There has been a proliferation of recent interest
in plant polyphenols as agents in the treatment of dementia.
There are 4,000 different kinds found ubiquitously
in foods of plant origin, but berries are packed with them,
possessing powerful antioxidant, anti-inflammatory properties,
and there’s a subset of a subset called anthocyanidins,
natural blue-purple pigments uniquely and specifically capable
of both crossing the blood–brain barrier
and localizing inside brain regions involved in learning and memory.
And that’s where we need it.
The brain takes up less than like 2% of the body weight,
but may burn up to 50% of the body’s fuel,
creating a potential firestorm of free radicals.
So maybe these brain-seeking phytonutrients in berries
could fight oxidation, inflammation, and increase blood flow.
So, this raised a thought-provoking idea.
Maybe a nutritional intervention with blueberries
may be beneficial in forestalling or even reversing
the neurological changes associated with aging.
So did researchers give blueberries to people and see what happened?
No, as I noted in an earlier video, they gave blueberries to rats.
It would be a decade before the first human trial.
But it worked!
"Blueberry Supplementation Improves Memory in Older Adults"
suggesting that consistent supplementation with blueberries
may offer an approach to forestall or mitigate
brain degeneration with age.
What other blue/purple foods can we try?
Concord grape juice had a similar benefit,
improving verbal learning,
suggesting that supplementation with purple grape juice
may enhance cognitive function in older adults with early memory decline.
Why use juice and not whole concord grapes?
Because then you couldn’t design a placebo
that looked and tasted exactly the same
to rule out the very real and powerful placebo effect.
And also, because it was funded by the Welch’s grape juice company.
This effect was confirmed in a follow-up study ,
showing for the first time an increase in neural activation
in parts of the brain associated with memory using functional MRI scans.
But this brain scan study was tiny, just 4 people in each group.
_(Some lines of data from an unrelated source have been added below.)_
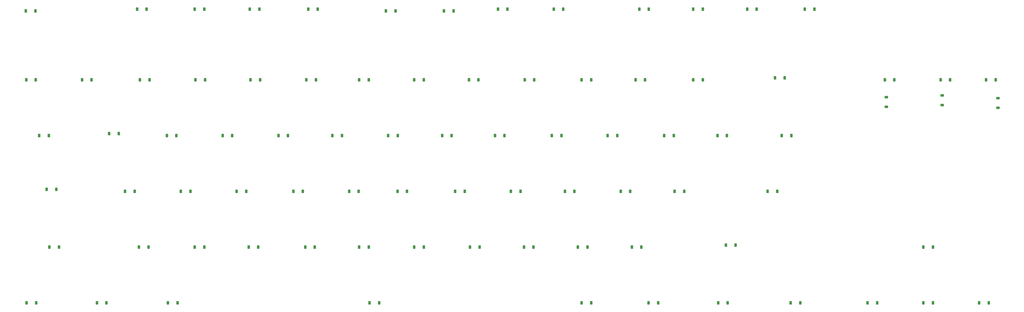
<source format=gbr>
%TF.GenerationSoftware,KiCad,Pcbnew,9.0.6*%
%TF.CreationDate,2025-12-30T21:58:58-08:00*%
%TF.ProjectId,keyboard,6b657962-6f61-4726-942e-6b696361645f,rev?*%
%TF.SameCoordinates,Original*%
%TF.FileFunction,Paste,Top*%
%TF.FilePolarity,Positive*%
%FSLAX46Y46*%
G04 Gerber Fmt 4.6, Leading zero omitted, Abs format (unit mm)*
G04 Created by KiCad (PCBNEW 9.0.6) date 2025-12-30 21:58:58*
%MOMM*%
%LPD*%
G01*
G04 APERTURE LIST*
G04 Aperture macros list*
%AMRoundRect*
0 Rectangle with rounded corners*
0 $1 Rounding radius*
0 $2 $3 $4 $5 $6 $7 $8 $9 X,Y pos of 4 corners*
0 Add a 4 corners polygon primitive as box body*
4,1,4,$2,$3,$4,$5,$6,$7,$8,$9,$2,$3,0*
0 Add four circle primitives for the rounded corners*
1,1,$1+$1,$2,$3*
1,1,$1+$1,$4,$5*
1,1,$1+$1,$6,$7*
1,1,$1+$1,$8,$9*
0 Add four rect primitives between the rounded corners*
20,1,$1+$1,$2,$3,$4,$5,0*
20,1,$1+$1,$4,$5,$6,$7,0*
20,1,$1+$1,$6,$7,$8,$9,0*
20,1,$1+$1,$8,$9,$2,$3,0*%
G04 Aperture macros list end*
%ADD10RoundRect,0.225000X-0.225000X-0.375000X0.225000X-0.375000X0.225000X0.375000X-0.225000X0.375000X0*%
%ADD11RoundRect,0.225000X-0.375000X0.225000X-0.375000X-0.225000X0.375000X-0.225000X0.375000X0.225000X0*%
G04 APERTURE END LIST*
D10*
%TO.C,D78*%
X315056250Y-130175000D03*
X318356250Y-130175000D03*
%TD*%
%TO.C,D28*%
X119000000Y-92075000D03*
X122300000Y-92075000D03*
%TD*%
%TO.C,D38*%
X154560000Y-92075000D03*
X157860000Y-92075000D03*
%TD*%
%TO.C,D68*%
X264035000Y-130175000D03*
X267335000Y-130175000D03*
%TD*%
%TO.C,D45*%
X207900000Y-29845000D03*
X211200000Y-29845000D03*
%TD*%
%TO.C,D27*%
X113920000Y-73025000D03*
X117220000Y-73025000D03*
%TD*%
%TO.C,D59*%
X226315000Y-73025000D03*
X229615000Y-73025000D03*
%TD*%
%TO.C,D51*%
X237110000Y-29845000D03*
X240410000Y-29845000D03*
%TD*%
%TO.C,D9*%
X56135000Y-72390000D03*
X59435000Y-72390000D03*
%TD*%
%TO.C,D41*%
X160275000Y-53975000D03*
X163575000Y-53975000D03*
%TD*%
%TO.C,D79*%
X334106250Y-130175000D03*
X337406250Y-130175000D03*
%TD*%
%TO.C,D85*%
X339980000Y-53975000D03*
X343280000Y-53975000D03*
%TD*%
%TO.C,D70*%
X255525000Y-53975000D03*
X258825000Y-53975000D03*
%TD*%
D11*
%TO.C,D83*%
X321468750Y-59945000D03*
X321468750Y-63245000D03*
%TD*%
D10*
%TO.C,D13*%
X85345000Y-29845000D03*
X88645000Y-29845000D03*
%TD*%
%TO.C,D66*%
X249175000Y-92075000D03*
X252475000Y-92075000D03*
%TD*%
%TO.C,D64*%
X235840000Y-53975000D03*
X239140000Y-53975000D03*
%TD*%
%TO.C,D30*%
X150605000Y-30480000D03*
X153905000Y-30480000D03*
%TD*%
%TO.C,D5*%
X35718750Y-111125000D03*
X39018750Y-111125000D03*
%TD*%
%TO.C,D56*%
X217425000Y-130175000D03*
X220725000Y-130175000D03*
%TD*%
%TO.C,D86*%
X320930000Y-53975000D03*
X324230000Y-53975000D03*
%TD*%
%TO.C,D73*%
X266700000Y-110490000D03*
X270000000Y-110490000D03*
%TD*%
%TO.C,D22*%
X99695000Y-92075000D03*
X102995000Y-92075000D03*
%TD*%
%TO.C,D26*%
X104395000Y-53975000D03*
X107695000Y-53975000D03*
%TD*%
%TO.C,D77*%
X285750000Y-73025000D03*
X289050000Y-73025000D03*
%TD*%
%TO.C,D37*%
X151385000Y-73025000D03*
X154685000Y-73025000D03*
%TD*%
%TO.C,D25*%
X124080000Y-29845000D03*
X127380000Y-29845000D03*
%TD*%
%TO.C,D33*%
X138050000Y-92075000D03*
X141350000Y-92075000D03*
%TD*%
%TO.C,D61*%
X234570000Y-111125000D03*
X237870000Y-111125000D03*
%TD*%
%TO.C,D55*%
X216155000Y-111125000D03*
X219455000Y-111125000D03*
%TD*%
%TO.C,D60*%
X230760000Y-92075000D03*
X234060000Y-92075000D03*
%TD*%
%TO.C,D69*%
X293625000Y-29845000D03*
X296925000Y-29845000D03*
%TD*%
%TO.C,D14*%
X66675000Y-53975000D03*
X69975000Y-53975000D03*
%TD*%
%TO.C,D53*%
X207265000Y-73025000D03*
X210565000Y-73025000D03*
%TD*%
%TO.C,D47*%
X187835000Y-73025000D03*
X191135000Y-73025000D03*
%TD*%
%TO.C,D80*%
X334106250Y-111125000D03*
X337406250Y-111125000D03*
%TD*%
%TO.C,D32*%
X132335000Y-73025000D03*
X135635000Y-73025000D03*
%TD*%
%TO.C,D74*%
X288800000Y-130175000D03*
X292100000Y-130175000D03*
%TD*%
%TO.C,D48*%
X193295000Y-92075000D03*
X196595000Y-92075000D03*
%TD*%
%TO.C,D10*%
X61595000Y-92075000D03*
X64895000Y-92075000D03*
%TD*%
D11*
%TO.C,D82*%
X340518750Y-59310000D03*
X340518750Y-62610000D03*
%TD*%
D10*
%TO.C,D84*%
X355537500Y-53975000D03*
X358837500Y-53975000D03*
%TD*%
%TO.C,D7*%
X65660000Y-29845000D03*
X68960000Y-29845000D03*
%TD*%
%TO.C,D58*%
X217425000Y-53975000D03*
X220725000Y-53975000D03*
%TD*%
%TO.C,D46*%
X178945000Y-53975000D03*
X182245000Y-53975000D03*
%TD*%
%TO.C,D12*%
X51945000Y-130175000D03*
X55245000Y-130175000D03*
%TD*%
%TO.C,D2*%
X27815000Y-53975000D03*
X31115000Y-53975000D03*
%TD*%
%TO.C,D6*%
X27940000Y-130175000D03*
X31240000Y-130175000D03*
%TD*%
%TO.C,D34*%
X141480000Y-111125000D03*
X144780000Y-111125000D03*
%TD*%
%TO.C,D62*%
X240285000Y-130175000D03*
X243585000Y-130175000D03*
%TD*%
%TO.C,D43*%
X174245000Y-92075000D03*
X177545000Y-92075000D03*
%TD*%
%TO.C,D40*%
X188850000Y-29845000D03*
X192150000Y-29845000D03*
%TD*%
%TO.C,D76*%
X283465000Y-53340000D03*
X286765000Y-53340000D03*
%TD*%
%TO.C,D52*%
X197995000Y-53975000D03*
X201295000Y-53975000D03*
%TD*%
%TO.C,D3*%
X32260000Y-73025000D03*
X35560000Y-73025000D03*
%TD*%
%TO.C,D54*%
X211710000Y-92075000D03*
X215010000Y-92075000D03*
%TD*%
%TO.C,D39*%
X160275000Y-111125000D03*
X163575000Y-111125000D03*
%TD*%
%TO.C,D29*%
X123065000Y-111125000D03*
X126365000Y-111125000D03*
%TD*%
%TO.C,D23*%
X103760000Y-111125000D03*
X107060000Y-111125000D03*
%TD*%
%TO.C,D8*%
X46865000Y-53975000D03*
X50165000Y-53975000D03*
%TD*%
%TO.C,D31*%
X123445000Y-53975000D03*
X126745000Y-53975000D03*
%TD*%
%TO.C,D63*%
X273940000Y-29845000D03*
X277240000Y-29845000D03*
%TD*%
%TO.C,D65*%
X245620000Y-73025000D03*
X248920000Y-73025000D03*
%TD*%
%TO.C,D4*%
X34800000Y-91440000D03*
X38100000Y-91440000D03*
%TD*%
%TO.C,D36*%
X141480000Y-53975000D03*
X144780000Y-53975000D03*
%TD*%
%TO.C,D35*%
X170435000Y-30480000D03*
X173735000Y-30480000D03*
%TD*%
%TO.C,D57*%
X255525000Y-29845000D03*
X258825000Y-29845000D03*
%TD*%
%TO.C,D21*%
X94870000Y-73025000D03*
X98170000Y-73025000D03*
%TD*%
%TO.C,D11*%
X66295000Y-111125000D03*
X69595000Y-111125000D03*
%TD*%
%TO.C,D42*%
X169800000Y-73025000D03*
X173100000Y-73025000D03*
%TD*%
D11*
%TO.C,D81*%
X359568750Y-60262500D03*
X359568750Y-63562500D03*
%TD*%
D10*
%TO.C,D24*%
X145035000Y-130175000D03*
X148335000Y-130175000D03*
%TD*%
%TO.C,D44*%
X179325000Y-111125000D03*
X182625000Y-111125000D03*
%TD*%
%TO.C,D15*%
X75820000Y-73025000D03*
X79120000Y-73025000D03*
%TD*%
%TO.C,D16*%
X80645000Y-92075000D03*
X83945000Y-92075000D03*
%TD*%
%TO.C,D1*%
X27656250Y-30480000D03*
X30956250Y-30480000D03*
%TD*%
%TO.C,D20*%
X85600000Y-53975000D03*
X88900000Y-53975000D03*
%TD*%
%TO.C,D18*%
X76200000Y-130175000D03*
X79500000Y-130175000D03*
%TD*%
%TO.C,D71*%
X263780000Y-73025000D03*
X267080000Y-73025000D03*
%TD*%
%TO.C,D50*%
X280925000Y-92075000D03*
X284225000Y-92075000D03*
%TD*%
%TO.C,D49*%
X197740000Y-111125000D03*
X201040000Y-111125000D03*
%TD*%
%TO.C,D17*%
X85345000Y-111125000D03*
X88645000Y-111125000D03*
%TD*%
%TO.C,D72*%
X353156250Y-130175000D03*
X356456250Y-130175000D03*
%TD*%
%TO.C,D19*%
X104140000Y-29845000D03*
X107440000Y-29845000D03*
%TD*%
M02*

</source>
And same problem in the blueberry study –
it just had 9 people in it.
Why haven’t large population-based studies been done?
Because we haven’t had good databases
on where these phytonutrients are found.
We know how much vitamin C is in a blueberry,
but not how much anthocyanidin, ...until now.
The Harvard Nurse’s Health Study
followed the cognitive function of more than 16,000 women for years,
and found that higher, long-term consumption of berries
was associated with significantly slower rates of cognitive decline
in this cohort of older women,
even after careful consideration of confounding by socioeconomic status,
meaning even after taking into account the fact that rich people eat more berries.
The first population-based evidence that greater intakes
of blueberries and strawberries were highly associated
with slower rates of cognitive decline,
and not just by a little bit.
The magnitude of associations were equivalent
to the cognitive differences that one might observe
in women up to 2 and a half years apart in age.
In other words, women with higher intake of berries
appeared to have delayed cognitive aging by as much as 2 1/2 years.
Why not just take some kind of anthocyanidin supplement?
Because there hasn’t been a single study that found any kind of cognitive benefit
just giving these single phytonutrients. In fact the opposite.
Whole blueberries appear to be more effective than individual components,
showing that the whole is greater than the sum of its parts.
These findings potentially have substantial public health implications,
as increasing berry intake represents a fairly simple dietary modification
to test in older adults for maintaining brain function.